The Challenge: Reduce Infrastructure Cost & Complexity without Sacrificing Reliability, Enhance Competitive Agility
Reducing Cost & Complexity
Geospatial intelligence applications can generally be characterized as tackling intensive computations that involve unrelenting volumes of data. GeoEye's core, saleable asset is the imagery it gathers from the satellites it owns and operates. GeoEye takes massive amounts of raw image data from the satellites and processes it through a series of compute-intensive "ingest" applications that perform a variety of processing steps, such as image sharpening, compression and geocorrection. In order to handle increased data volume created by the launch of a higher resolution satellite and/or algorithm enhancements made to ingest applications without impacting the timely delivery of images to downstream applications, GeoEye must rely on its technology-based solutions to keep pace.
In the past GeoEye and others in its industry have lived by the motto that "big problems require big machines." That means that GeoEye has turned to high-end multi-processor supercomputers to run its mission-critical applications.

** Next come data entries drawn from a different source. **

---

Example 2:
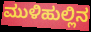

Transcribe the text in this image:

ಮುಳಿಹುಲ್ಲಿನ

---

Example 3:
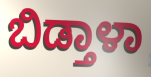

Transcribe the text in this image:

ಬಿಡ್ತಾಳಾ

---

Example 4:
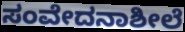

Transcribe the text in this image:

ಸಂವೇದನಾಶೀಲೆ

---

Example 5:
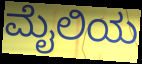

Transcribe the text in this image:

ಮೈಲಿಯ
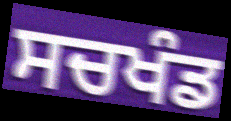
ਸਚਖੰਡ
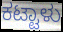
ಕಟ್ಟಾಳು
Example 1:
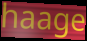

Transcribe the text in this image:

haage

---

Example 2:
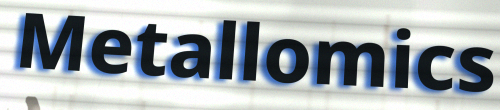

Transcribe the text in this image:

Metallomics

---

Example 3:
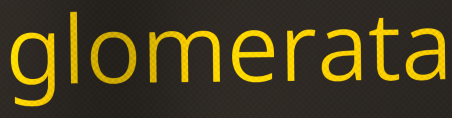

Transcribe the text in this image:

glomerata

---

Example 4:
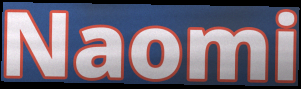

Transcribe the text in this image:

Naomi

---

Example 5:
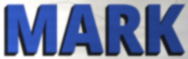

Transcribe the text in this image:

MARK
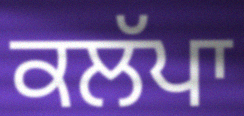
ਕਲੱਪਾ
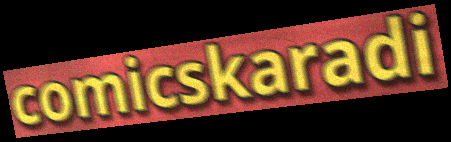
comicskaradi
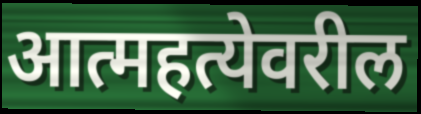
आत्महत्येवरील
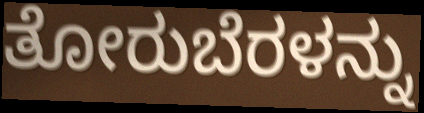
ತೋರುಬೆರಳನ್ನು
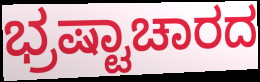
ಭ್ರಷ್ಟಾಚಾರದ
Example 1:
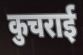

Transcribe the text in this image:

कुचराई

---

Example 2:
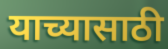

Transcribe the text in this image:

याच्यासाठी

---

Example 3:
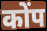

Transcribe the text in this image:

कोंप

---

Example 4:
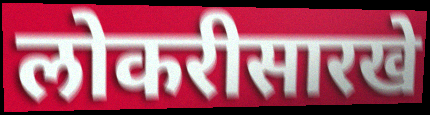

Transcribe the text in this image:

लोकरीसारखे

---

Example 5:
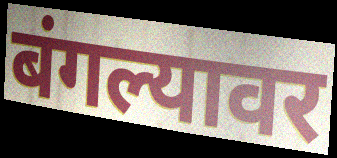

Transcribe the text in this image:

However, this approach presents GeoEye with significant cost and complexity issues:
- Escalating infrastructure costs: With an initial price tag in the millions, and recurring maintenance fees in the hundreds of thousands, purchasing highend multi-processor servers to meet increasing requirements requires enormous up-front and ongoing infrastructure investments.

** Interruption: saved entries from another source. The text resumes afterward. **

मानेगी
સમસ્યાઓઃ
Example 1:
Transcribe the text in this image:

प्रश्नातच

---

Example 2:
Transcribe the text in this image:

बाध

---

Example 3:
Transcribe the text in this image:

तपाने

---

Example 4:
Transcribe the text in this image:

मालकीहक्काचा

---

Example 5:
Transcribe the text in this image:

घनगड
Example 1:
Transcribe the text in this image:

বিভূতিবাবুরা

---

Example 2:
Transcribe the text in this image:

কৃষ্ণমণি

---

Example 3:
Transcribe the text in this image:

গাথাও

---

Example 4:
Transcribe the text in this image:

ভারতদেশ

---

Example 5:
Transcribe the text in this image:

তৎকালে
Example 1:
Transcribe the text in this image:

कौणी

- Hardware obsolescence: GeoEye's applications are typically deployed longer than the hardware they are originally architected to run on, so system obsolescence—and the potential need to re-architect a deployed application when vendor support for the hardware platform ends—is a real concern.
- Complexity and risks of application development for multi-processor environments: Structuring applications to take advantage of symmetric multiprocessing (SMP) servers requires specialized development skills and prolonged development efforts.
- Platform rigidity: Expensive, high-end servers require accurate, upfront forecasting of capability and scalability needs, leaving little room for flexing to meet changing requirements as the business evolves.
Enhancing Competitive Agility
In addition to the challenge of reducing the cost and complexity of running its ingest applications, GeoEye faces constant pressure to "do more." This pressure is internally driven by the desire to differentiate itself from competitors and create new revenue streams, and is also driven by the general sense in the intelligence community that whatever is currently being done to "protect and defend" is not enough.
Once GeoEye's images are ingested, they are "exploited" by downstream applications that turn the images into actionable information. As with improving ingest applications, the high-end server approach creates barriers to GeoEye's ability to innovate new exploitation applications. Developers are forced to conceive of and architect applications within the constraints of the infrastructure's limitations, stifling the company's competitive agility.